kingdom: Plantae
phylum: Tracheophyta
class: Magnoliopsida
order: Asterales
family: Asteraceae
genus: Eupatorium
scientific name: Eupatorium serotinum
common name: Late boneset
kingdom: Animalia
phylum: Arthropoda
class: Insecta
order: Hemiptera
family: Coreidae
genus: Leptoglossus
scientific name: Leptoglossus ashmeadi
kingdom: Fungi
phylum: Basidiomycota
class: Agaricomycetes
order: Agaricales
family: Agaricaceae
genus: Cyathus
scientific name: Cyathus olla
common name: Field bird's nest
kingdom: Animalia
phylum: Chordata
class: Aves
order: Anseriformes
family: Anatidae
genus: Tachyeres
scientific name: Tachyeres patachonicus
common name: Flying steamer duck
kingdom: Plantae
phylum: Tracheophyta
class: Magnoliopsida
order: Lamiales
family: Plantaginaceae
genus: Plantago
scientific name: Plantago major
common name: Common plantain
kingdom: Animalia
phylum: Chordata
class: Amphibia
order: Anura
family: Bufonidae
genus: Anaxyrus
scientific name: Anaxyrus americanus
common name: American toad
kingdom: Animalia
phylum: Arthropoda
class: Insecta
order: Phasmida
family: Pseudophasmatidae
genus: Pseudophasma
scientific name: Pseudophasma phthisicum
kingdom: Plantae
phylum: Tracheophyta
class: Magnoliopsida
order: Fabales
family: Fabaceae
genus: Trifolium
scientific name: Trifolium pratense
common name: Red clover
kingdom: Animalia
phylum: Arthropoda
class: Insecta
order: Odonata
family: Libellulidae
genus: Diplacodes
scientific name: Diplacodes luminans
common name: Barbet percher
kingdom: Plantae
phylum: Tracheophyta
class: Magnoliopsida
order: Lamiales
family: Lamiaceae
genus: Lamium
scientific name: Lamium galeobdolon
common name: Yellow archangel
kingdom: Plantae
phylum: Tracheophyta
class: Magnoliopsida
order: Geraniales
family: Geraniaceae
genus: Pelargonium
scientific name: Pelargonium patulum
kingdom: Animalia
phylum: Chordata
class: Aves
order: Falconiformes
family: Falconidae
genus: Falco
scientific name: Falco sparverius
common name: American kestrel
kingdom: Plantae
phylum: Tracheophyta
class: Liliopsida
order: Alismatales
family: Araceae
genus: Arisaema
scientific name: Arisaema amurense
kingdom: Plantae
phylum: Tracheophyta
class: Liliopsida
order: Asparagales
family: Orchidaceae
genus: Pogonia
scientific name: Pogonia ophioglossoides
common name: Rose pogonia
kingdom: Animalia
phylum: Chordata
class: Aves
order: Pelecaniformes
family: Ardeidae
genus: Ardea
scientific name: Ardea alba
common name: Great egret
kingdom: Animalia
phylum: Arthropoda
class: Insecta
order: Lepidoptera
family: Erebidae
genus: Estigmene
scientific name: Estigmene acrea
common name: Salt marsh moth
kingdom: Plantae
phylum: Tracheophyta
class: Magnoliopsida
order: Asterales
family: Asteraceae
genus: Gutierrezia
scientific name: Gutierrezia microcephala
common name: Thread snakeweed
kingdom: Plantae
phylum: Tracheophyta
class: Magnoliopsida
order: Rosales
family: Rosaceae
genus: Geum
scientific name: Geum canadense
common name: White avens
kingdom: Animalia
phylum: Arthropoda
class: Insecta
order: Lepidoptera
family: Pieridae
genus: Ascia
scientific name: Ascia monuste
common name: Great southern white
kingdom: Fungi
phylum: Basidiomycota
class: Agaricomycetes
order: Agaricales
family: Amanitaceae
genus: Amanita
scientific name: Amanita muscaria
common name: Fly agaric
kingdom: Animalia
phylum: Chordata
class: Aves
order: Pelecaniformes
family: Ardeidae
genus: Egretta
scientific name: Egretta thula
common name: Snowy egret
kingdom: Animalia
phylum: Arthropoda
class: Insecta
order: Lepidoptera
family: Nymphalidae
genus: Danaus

+ + + +

WHAT YOU HAVE TO DO
Quote every line of the data above verbatim, from the first kingdom entry through the final genus entry.

RESPONSE TO THE EXERCISE
kingdom: Plantae
phylum: Tracheophyta
class: Magnoliopsida
order: Asterales
family: Asteraceae
genus: Eupatorium
scientific name: Eupatorium serotinum
common name: Late boneset
kingdom: Animalia
phylum: Arthropoda
class: Insecta
order: Hemiptera
family: Coreidae
genus: Leptoglossus
scientific name: Leptoglossus ashmeadi
kingdom: Fungi
phylum: Basidiomycota
class: Agaricomycetes
order: Agaricales
family: Agaricaceae
genus: Cyathus
scientific name: Cyathus olla
common name: Field bird's nest
kingdom: Animalia
phylum: Chordata
class: Aves
order: Anseriformes
family: Anatidae
genus: Tachyeres
scientific name: Tachyeres patachonicus
common name: Flying steamer duck
kingdom: Plantae
phylum: Tracheophyta
class: Magnoliopsida
order: Lamiales
family: Plantaginaceae
genus: Plantago
scientific name: Plantago major
common name: Common plantain
kingdom: Animalia
phylum: Chordata
class: Amphibia
order: Anura
family: Bufonidae
genus: Anaxyrus
scientific name: Anaxyrus americanus
common name: American toad
kingdom: Animalia
phylum: Arthropoda
class: Insecta
order: Phasmida
family: Pseudophasmatidae
genus: Pseudophasma
scientific name: Pseudophasma phthisicum
kingdom: Plantae
phylum: Tracheophyta
class: Magnoliopsida
order: Fabales
family: Fabaceae
genus: Trifolium
scientific name: Trifolium pratense
common name: Red clover
kingdom: Animalia
phylum: Arthropoda
class: Insecta
order: Odonata
family: Libellulidae
genus: Diplacodes
scientific name: Diplacodes luminans
common name: Barbet percher
kingdom: Plantae
phylum: Tracheophyta
class: Magnoliopsida
order: Lamiales
family: Lamiaceae
genus: Lamium
scientific name: Lamium galeobdolon
common name: Yellow archangel
kingdom: Plantae
phylum: Tracheophyta
class: Magnoliopsida
order: Geraniales
family: Geraniaceae
genus: Pelargonium
scientific name: Pelargonium patulum
kingdom: Animalia
phylum: Chordata
class: Aves
order: Falconiformes
family: Falconidae
genus: Falco
scientific name: Falco sparverius
common name: American kestrel
kingdom: Plantae
phylum: Tracheophyta
class: Liliopsida
order: Alismatales
family: Araceae
genus: Arisaema
scientific name: Arisaema amurense
kingdom: Plantae
phylum: Tracheophyta
class: Liliopsida
order: Asparagales
family: Orchidaceae
genus: Pogonia
scientific name: Pogonia ophioglossoides
common name: Rose pogonia
kingdom: Animalia
phylum: Chordata
class: Aves
order: Pelecaniformes
family: Ardeidae
genus: Ardea
scientific name: Ardea alba
common name: Great egret
kingdom: Animalia
phylum: Arthropoda
class: Insecta
order: Lepidoptera
family: Erebidae
genus: Estigmene
scientific name: Estigmene acrea
common name: Salt marsh moth
kingdom: Plantae
phylum: Tracheophyta
class: Magnoliopsida
order: Asterales
family: Asteraceae
genus: Gutierrezia
scientific name: Gutierrezia microcephala
common name: Thread snakeweed
kingdom: Plantae
phylum: Tracheophyta
class: Magnoliopsida
order: Rosales
family: Rosaceae
genus: Geum
scientific name: Geum canadense
common name: White avens
kingdom: Animalia
phylum: Arthropoda
class: Insecta
order: Lepidoptera
family: Pieridae
genus: Ascia
scientific name: Ascia monuste
common name: Great southern white
kingdom: Fungi
phylum: Basidiomycota
class: Agaricomycetes
order: Agaricales
family: Amanitaceae
genus: Amanita
scientific name: Amanita muscaria
common name: Fly agaric
kingdom: Animalia
phylum: Chordata
class: Aves
order: Pelecaniformes
family: Ardeidae
genus: Egretta
scientific name: Egretta thula
common name: Snowy egret
kingdom: Animalia
phylum: Arthropoda
class: Insecta
order: Lepidoptera
family: Nymphalidae
genus: Danaus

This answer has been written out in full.